Purpose: Metaplastic carcinomas are distinct invasive breast carcinomas with aberrant nonglandular differentiation, which may be spindle, squamous, or chondroid. The limited effective treatments result from the lack of knowledge of its molecular etiology. Given the role of the Wnt pathway in cell fate and in the development of breast cancer, we hypothesized that defects in this pathway may contribute to the development of metaplastic carcinomas.

Design: In 36 primary metaplastic carcinomas, we comprehensively determined the prevalence of and mechanism underlying β-catenin and Wnt pathway deregulation using immunohistochemistry for β-catenin expression and localization and mutational analysis for CTNNB1 (encoding β-catenin), APC, WISP3, AXIN1, and AXIN2 genes. By immunohistochemistry, normal β-catenin was seen as membrane staining, and it was aberrant when >5% of tumor cells had nuclear or cytoplasmic accumulation or reduced membrane staining.

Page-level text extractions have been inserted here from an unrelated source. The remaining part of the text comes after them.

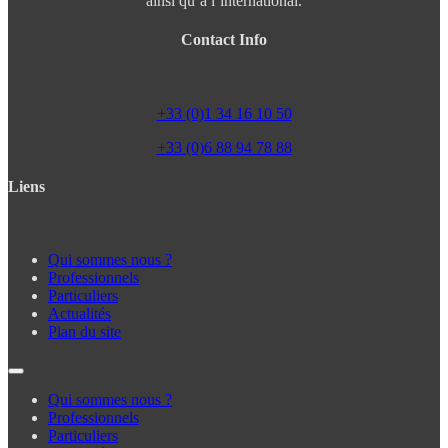
ainsi qu’à l’international.
Contact Info
+33 (0)1 34 16 10 50
+33 (0)6 88 94 78 88
Liens
Qui sommes nous ?
Professionnels
Particuliers
Actualités
Plan du site
Qui sommes nous ?
Professionnels
Particuliers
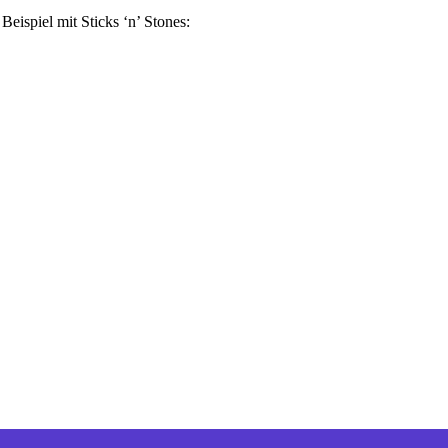
ispiel mit Sticks ‘n’ Stones:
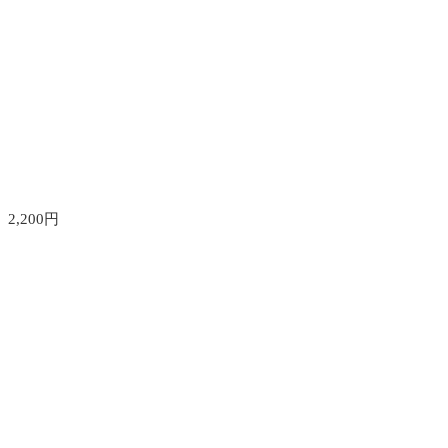
,200円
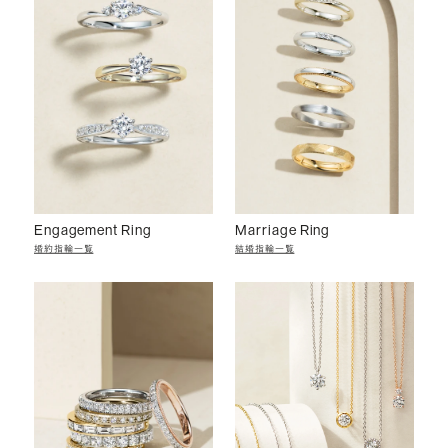
Engagement Ring
Marriage Ring
婚約指輪一覧
結婚指輪一覧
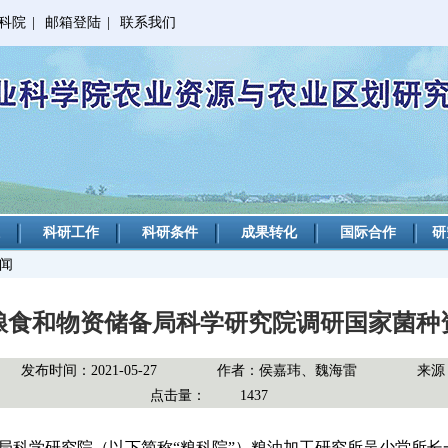
科院
|
邮箱登陆
|
联系我们
科研工作
科研条件
成果转化
国际合作
研
新闻
粮食和物资储备局科学研究院调研国家菌种
发布时间：2021-05-27
作者：侯嘉玮、魏海雷
来源
点击量：
1437
局科学研究院（以下简称“粮科院”）粮油加工研究所吴少堂所长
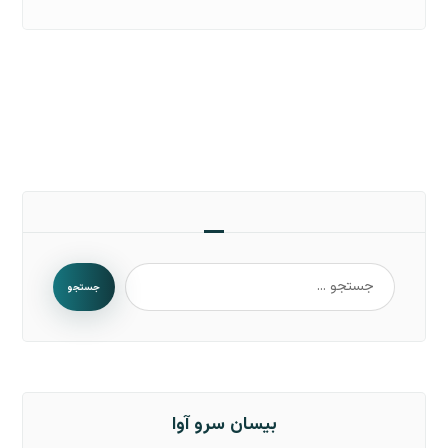
جستجو
بیسان سرو آوا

Results: By immunohistochemistry, aberrant β-catenin was present in 33 of 36 (92%) cases, revealing deregulation of the Wnt pathway. CTNNB1 missense mutations were detected in 7 of 27 (25.9%) tumors available for mutation analyses. All mutations affected the NH₂-terminal domain of β-catenin, presumably rendering the mutant protein resistant to degradation. Two of 27 (7.4%) tumors had mutations of APC, and 5 (18.5%) carried a frame shift mutation of WISP3. No AXIN1 or AXIN2 mutations were found.

Conclusions: Activation of the Wnt signaling pathway is common in this specific subtype of breast carcinoma. The discovery of CTNNB1, APC, and WISP3 mutations may result in new treatments for patients with metaplastic carcinomas of the breast.